Mixed Skyhook-Unsprung Negative Skyhook suspension control for the improvement of Ride Comfort of In-Wheel Motor vehicles

Abstract

In-Wheel Motor (IWM) vehicle design introduces a lot of benefits for manufacturers. However, it also decreases the ride comfort in the mid-range of perceivable frequencies. The Unsprung Negative Skyhook (UNS) damper control method offers ride comfort improvement in the same frequency range but has its limitations. This thesis proposes two control methods with the aim of maintaining the benefits of the UNS while eliminating the drawbacks. One method is based on a Frequency-range selector (FRS) used in semi-active control. This method allows for a simple but crude frequency estimation by using single sensor information.

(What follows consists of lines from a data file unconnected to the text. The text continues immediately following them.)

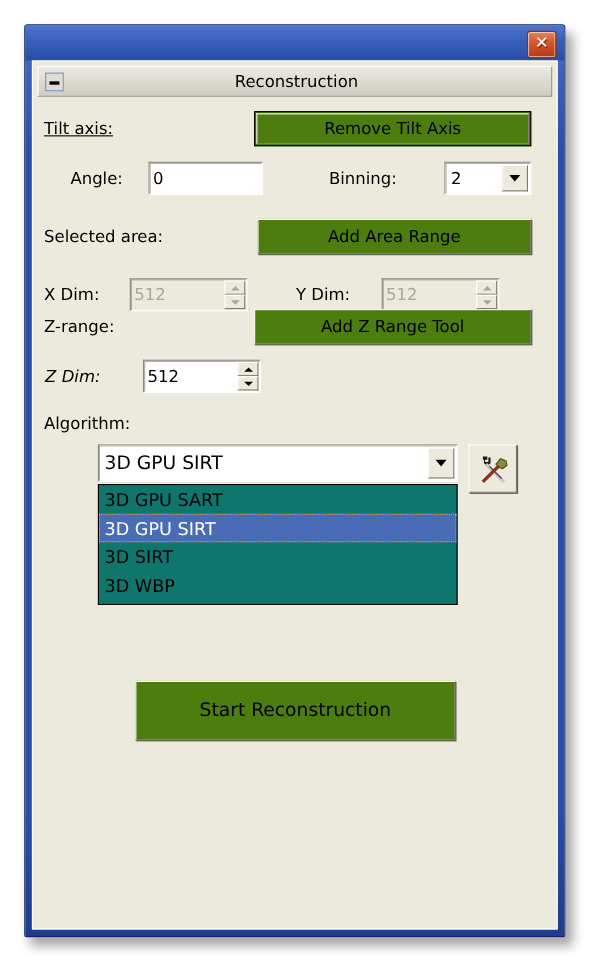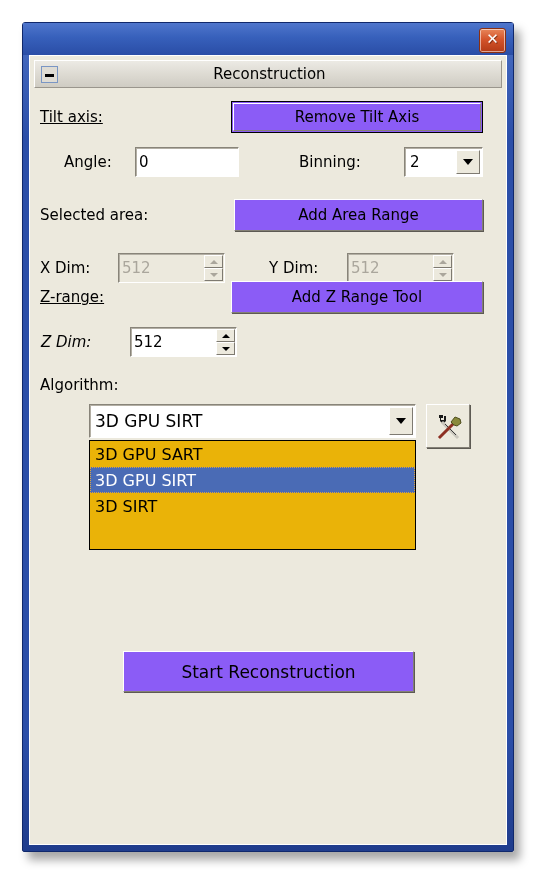--- a/index.html
+++ b/index.html
@@ -139,21 +139,21 @@
 
   .lbl {
     font-size: 15px;
     color: #000000;
     font-family: "DejaVu Sans", sans-serif;
     white-space: nowrap;
   }
 
   
   .btn {
-    background: #8b5cf6;
+    background: #4d7c0f;
     border-top: 1px solid #ffffff;
     border-left: 1px solid #ffffff;
     border-right: 1px solid #848076;
     border-bottom: 1px solid #848076;
     box-shadow: 1px 1px 0 0 #5d5a53;
     font-size: 15px;
     color: #000000;
     font-family: "DejaVu Sans", sans-serif;
     text-align: center;
     box-sizing: border-box;
@@ -297,21 +297,21 @@
   }
   .combo-arrow .tri {
     border-left: 5px solid transparent;
     border-right: 5px solid transparent;
     border-top: 6px solid #000000;
   }
 
   
   #algo-list {
     position: absolute;
-    background: #eab308;
+    background: #0f766e;
     border: 1px solid #000000;
     box-sizing: border-box;
     overflow: hidden;
   }
   .algo-option {
     height: 26px;
     font-size: 16px;
     color: #000000;
     font-family: "DejaVu Sans", sans-serif;
     display: flex;
@@ -408,21 +408,21 @@
                 <i class="tri up dis"></i>
               </span>
             <span class="spin-btn">
                 <i class="tri down dis"></i>
               </span>
           </span>
         </div>
       </div>
 
       <div class="row" style="top:190px; height:32px;">
-        <div class="lbl" style="position:absolute; left:6px;text-decoration:underline;">Z-range:</div>
+        <div class="lbl" style="position:absolute; left:6px;">Z-range:</div>
         <div class="btn" style="position:absolute; left:197px; width:252px; height:32px;">Add Z Range Tool</div>
       </div>
 
       <div class="row" style="top:236px; height:30px;">
         <div class="lbl" style="position:absolute; left:7px;font-style:italic;">Z Dim:</div>
         <div class="spinner-wrap" style="position:absolute; left:96px; width:107px; height:30px;">
           <span class="spinner-val">512</span>
           <span class="spin-btns">
             <span class="spin-btn">
                 <i class="tri up"></i>
@@ -461,19 +461,20 @@
           </g>
 
           <path d="M18 11 L22 6 L27 8 L28 12 L24 15 L21 14 Z" fill="#8a8a3c" stroke="#4e4e1e" stroke-width="1"></path>
         </svg>
       </div>
 
       <div id="algo-list" style="left:55px; top:349px; width:327px; height:110px;">
         <div class="algo-option">3D GPU SART</div>
         <div class="algo-option selected">3D GPU SIRT</div>
         <div class="algo-option">3D SIRT</div>
-      </div>
-
-      <div class="btn" style="position:absolute; left:89px; top:528px; width:291px; height:41px; font-size:17px;margin-top:32px;">Start Reconstruction</div>
+        <div class="algo-option">3D WBP</div>
+      </div>
+
+      <div class="btn" style="position:absolute; left:89px; top:528px; width:291px; height:54px; font-size:17px;">Start Reconstruction</div>
 
     </div>
   </div>
 </div>
 
 </body></html>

The second method uses a Short-Time Fourier Transform (STFT) frequency estimator to determine the instantaneous frequency of the vibration. Depending on the vibration frequency, the controllers switch between Skyhook and UNS control to improve overall behaviour. The proposed control methods, as well as state-of-the-art control methods, are evaluated using quarter car and full vehicle simulations. For full vehicle simulations, the models are implemented in IPG CarMaker for realistic dynamic behaviour. Road profiles are obtained from the Gerotek Testing Facility for realistic inputs. Both proposed control methods show improvements for quarter car simulations. For full vehicle simulations, the FRS control method is not able to replicate these improvements. The STFT control method does achieve improvements for all simulations but is limited by its governing models. Finally, suggestions are proposed to further improve the effectiveness of the mixed control method.